Kementerian ESDM mencatat, dari 5,1 juta metrik ton batubara penugasan untuk memasok ke PLTU, hingga 1 Januari 2022 hanya dipenuhi 35.000 metrik ton, kurang dari 1 persen.
Oleh
Redaksi
·2 menit baca
Larangan ekspor batubara selama 1 Januari hingga 31 Januari 2022 seyogianya disikapi dengan menimbang kepentingan umum yang lebih besar.
Keputusan pemerintah itu disampaikan Direktur Jenderal Mineral dan Batubara Kementerian Energi dan Sumber Daya Mineral (ESDM) Ridwan Jamaludin, Sabtu (1/1/2022), dengan alasan memenuhi kebutuhan pembangkit listrik tenaga uap yang dikelola PT PLN (Persero) dan perusahaan listrik independen (IPP) (Kompas, 3/2/2022). Sebelumnya, Direktur Utama PLN berkirim surat kepada Kementerian ESDM tertanggal 31 Desember 2021, menyampaikan krisis pasokan batubara dan ketersediaannya sangat rendah. Situasi ini akan mengganggu operasional PLTU yang dapat berdampak pada sistem kelistrikan nasional (Kontan.id, 1/1/2022).
Keputusan pelarangan ekspor batubara itu menimbulkan protes dari pengusaha pertambangan batubara.
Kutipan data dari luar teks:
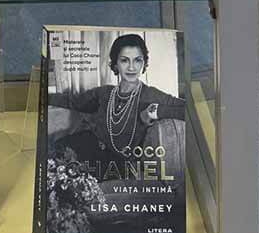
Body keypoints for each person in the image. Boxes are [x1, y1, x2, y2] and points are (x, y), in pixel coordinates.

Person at [49, 33, 185, 163]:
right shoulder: (104, 92)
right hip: (86, 147)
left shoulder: (150, 95)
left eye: (137, 60)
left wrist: (157, 112)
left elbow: (187, 109)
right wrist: (44, 97)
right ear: (115, 64)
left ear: (144, 63)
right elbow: (72, 102)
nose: (131, 67)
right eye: (124, 60)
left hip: (115, 163)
Jika dirunut ke belakang, pelarangan ekspor berkaitan dengan tingginya harga batubara di pasar dunia serta kebijakan pemerintah dalam kewajiban perusahaan pertambangan batubara memenuhi kebutuhan dalam negeri (DMO).
Pemerintah melalui Keputusan Menteri ESDM Nomor 255 K/30/MEM/2020 tentang Pemenuhan Kebutuhan Batubara Dalam Negeri Tahun 2021 tidak memberikan sanksi kewajiban pembayaran kompensasi terhadap kekurangan penjualan batubara untuk DMO. Harga jual batubara untuk penyediaan tenaga listrik dalam rangka kepentingan umum sebesar 70 dollar AS per ton dan harga batubara acuan bulan Juli 2021 adalah 115,35 dollar AS per ton (Kompas, 13/7/2021).
Dalam peraturan sebelumnya, Keputusan Menteri ESDM Nomor 261 K/30/MEM/2019 tentang Pemenuhan Kebutuhan Batubara Dalam Negeri Tahun 2020, perusahaan yang tidak bisa memenuhi kewajiban DMO akan dikurangi kuota produksi tahun berikutnya sejumlah kekurangan volume pemenuhan kebutuhan batubara sesuai kontrak penjualan.
Pemerintah mengatur perusahaan batubara wajib menyisihkan minimal 25 persen batubara dari rencana produksi yang disetujui untuk DMO. Kementerian ESDM mencatat, dari 5,1 juta metrik ton batubara penugasan untuk memasok ke PLTU, hingga 1 Januari 2022 hanya dipenuhi 35.000 metrik ton, kurang dari 1 persen. Situasi itu dianggap dapat mengakibatkan pemadaman listrik skala luas.
Undang-Undang Dasar 1945 Pasal 33 Ayat 3 tegas mengatur, ”Bumi dan air dan kekayaan alam yang terkandung di dalamnya dikuasai oleh negara dan dipergunakan untuk sebesar-besar kemakmuran rakyat”. Dengan demikian, menjadi kewajiban pemerintah melalui rangkaian peraturan menyeimbangkan antara pemenuhan kebutuhan dalam negeri dan meraih devisa. Sudah seharusnya ada hitungan cermat kebutuhan batubara dalam negeri dan pemenuhan kewajiban oleh setiap perusahaan tambang.
Kini saat tepat bagi pemerintah mengevaluasi menyeluruh strategi dan kebijakan energi, termasuk mengawasi pelaksanaan peraturan yang dibuat, dengan mempertimbangkan kepentingan semua pihak secara adil, transparan, dan terbuka.